Saturday, 22 January 2011

To the Saltisford Arm and Back

Last Thursday dawned crisp with a sharp frost but cloudless and the Sun shone quietly and sublimely in a pale blue sky, with the promise of a beautiful day to follow. Though there had been a frost overnight there was no ice on the calm unruffled surface of the canal. As always in bright sunshine, the opaque olive water beckoned and I was drawn to make the most of it.
I had been stationary for far too long. Though the mooring had been quiet and pleasant, I needed to be on the move. ‘JP2’ would also benefit by being put to work again. Apart from being started only briefly on a couple of occasions since her rest, I didn’t know how she would perform on a run and in a manoeuvring situation. I decided to go up through the two Cape locks for about a mile and a half, as far as the Saltisford Arm to test her, turn around and then come back, timing it so that I would be outside the ‘Cape of Good Hope’ pub at lunchtime.
As we were facing in the right direction already we moved slowly and quietly away from the quay with no effort at all. It was wonderful to feel the slow throb of the big engine beneath my feet again and with the end of the tiller lodged in the small of my back, as I stood quite relaxedly with arms crossed, on the top step of the Boatman’s Cabin, the ‘Epping’ stove warming my legs from below, ‘Futurest’ responded well and immediately, to any slight tiller movement that I put on. She was obviously happy to be away too.

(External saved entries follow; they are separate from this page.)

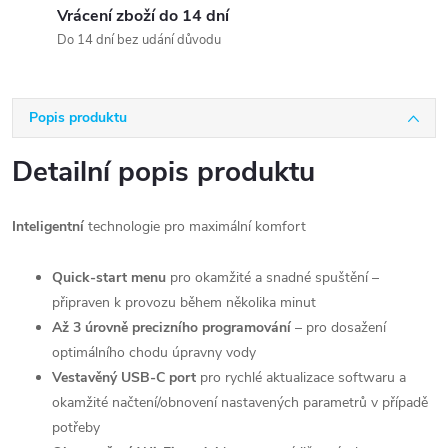
Vrácení zboží do 14 dní
Do 14 dní bez udání důvodu
Popis produktu
Detailní popis produktu
Inteligentní
technologie pro maximální komfort
Quick-start menu
pro okamžité a snadné spuštění –
připraven k provozu během několika minut
Až 3 úrovně precizního programování
– pro dosažení
optimálního chodu úpravny vody
Vestavěný USB-C port
pro rychlé aktualizace softwaru a
okamžité načtení/obnovení nastavených parametrů v případě
potřeby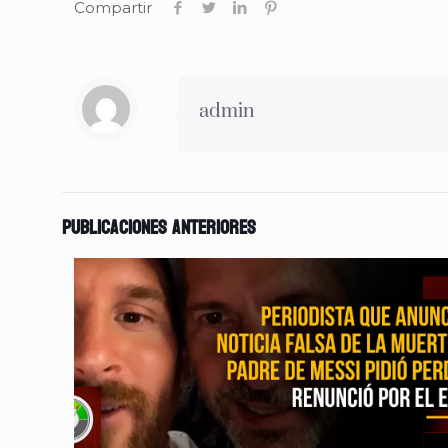
Compartir
admin
Publicaciones anteriores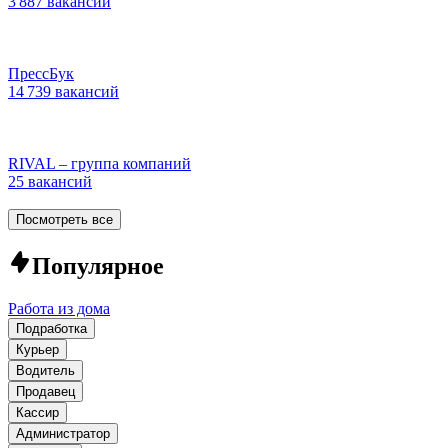
3 887 вакансий
ПрессБук
14 739 вакансий
RIVAL – группа компаний
25 вакансий
Посмотреть все
Популярное
Работа из дома
Подработка
Курьер
Водитель
Продавец
Кассир
Администратор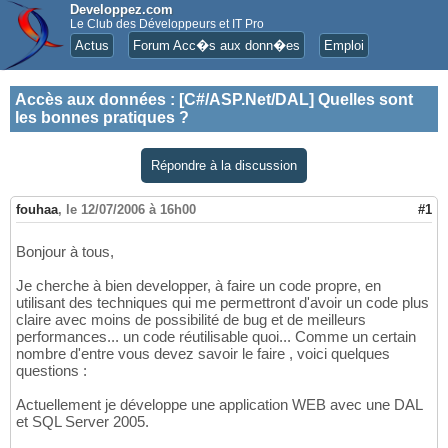
Developpez.com
Le Club des Développeurs et IT Pro
Actus
Forum Acc�s aux donn�es
Emploi
Accès aux données
:
[C#/ASP.Net/DAL] Quelles sont
les bonnes pratiques ?
Répondre à la discussion
fouhaa
,
le 12/07/2006 à 16h00
#1
Bonjour à tous,
Je cherche à bien developper, à faire un code propre, en
utilisant des techniques qui me permettront d'avoir un code plus
claire avec moins de possibilité de bug et de meilleurs
performances... un code réutilisable quoi... Comme un certain
nombre d'entre vous devez savoir le faire , voici quelques
questions :
Actuellement je développe une application WEB avec une DAL
et SQL Server 2005.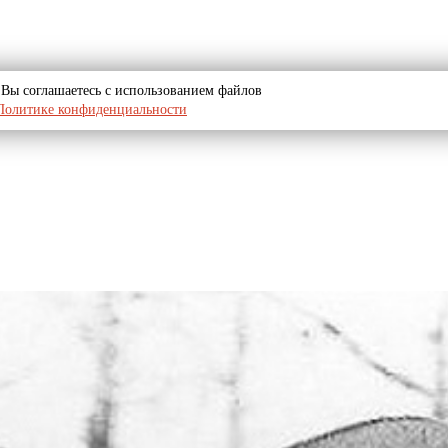
u, Вы соглашаетесь с использованием файлов
Политике конфиденциальности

We were in no hurry and passed through the two big locks with ease. I hopped off with the centre line and climbed the steps and left ‘Futurest’ to glide in on her own. She now knows exactly what to do without me and when to stop with her nose just before the cill. It felt good to be able to close the gate behind her and puff a bit as I wound up the paddle to let the water in. It was just like old times! Nothing had changed.  
In another three quarters of an hour, we reached the Saltisford Arm, accompanied by the odd jogger or two, a winter robin who had cheerfully sang to us all the way up the towpath and the many mallards of course who complained volubly because we were disturbing their peace. The turnaround was accomplished with ease and ‘JP2’ responded to my engine movements with her usual thoughtfulness (Now do I or don’t I?  .... Okay! Alright then, maybe I will!), but positively getting there in the end. I am well used to her responses by now.

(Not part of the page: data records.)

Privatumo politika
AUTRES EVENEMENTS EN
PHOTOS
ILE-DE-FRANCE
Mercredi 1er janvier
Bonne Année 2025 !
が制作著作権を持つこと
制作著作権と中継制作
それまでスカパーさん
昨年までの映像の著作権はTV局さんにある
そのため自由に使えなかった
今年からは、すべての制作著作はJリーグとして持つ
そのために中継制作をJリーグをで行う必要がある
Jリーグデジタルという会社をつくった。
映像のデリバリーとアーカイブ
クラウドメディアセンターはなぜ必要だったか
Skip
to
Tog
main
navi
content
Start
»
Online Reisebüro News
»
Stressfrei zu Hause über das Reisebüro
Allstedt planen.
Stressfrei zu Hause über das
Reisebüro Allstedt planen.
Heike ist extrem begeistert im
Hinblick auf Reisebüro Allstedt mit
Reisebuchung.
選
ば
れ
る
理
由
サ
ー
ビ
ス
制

Then with the Sun still shining beautifully we began the return journey.
The usual collection of boats was clustered outside and around the ‘Cape of Good Hope’, as if needing the pub for their very sustenance. But there was still one space left for us to join them, on the towpath side. So after I had tied up and battened down, I was able to enjoy a very relaxed lunch of homemade chicken and mushroom pie. It was hot and delicious. The pub was very quiet inside as there was hardly anybody else there.
About an hour later, after negotiating the two Cape locks in the downhill direction, we arrived back at Kate Boats yard. We went about with ease in their turning basin and finished up port side to, alongside at the old mooring, facing back up the canal towards the Cape. I made fast and reconnected the 240 volt power line at 1500 hours.
By this time the Sun was beginning to go down again and it was getting cooler. Though the temperature had struggled all day to rise much above freezing point, it had been a lovely day and was most satisfyingly memorable.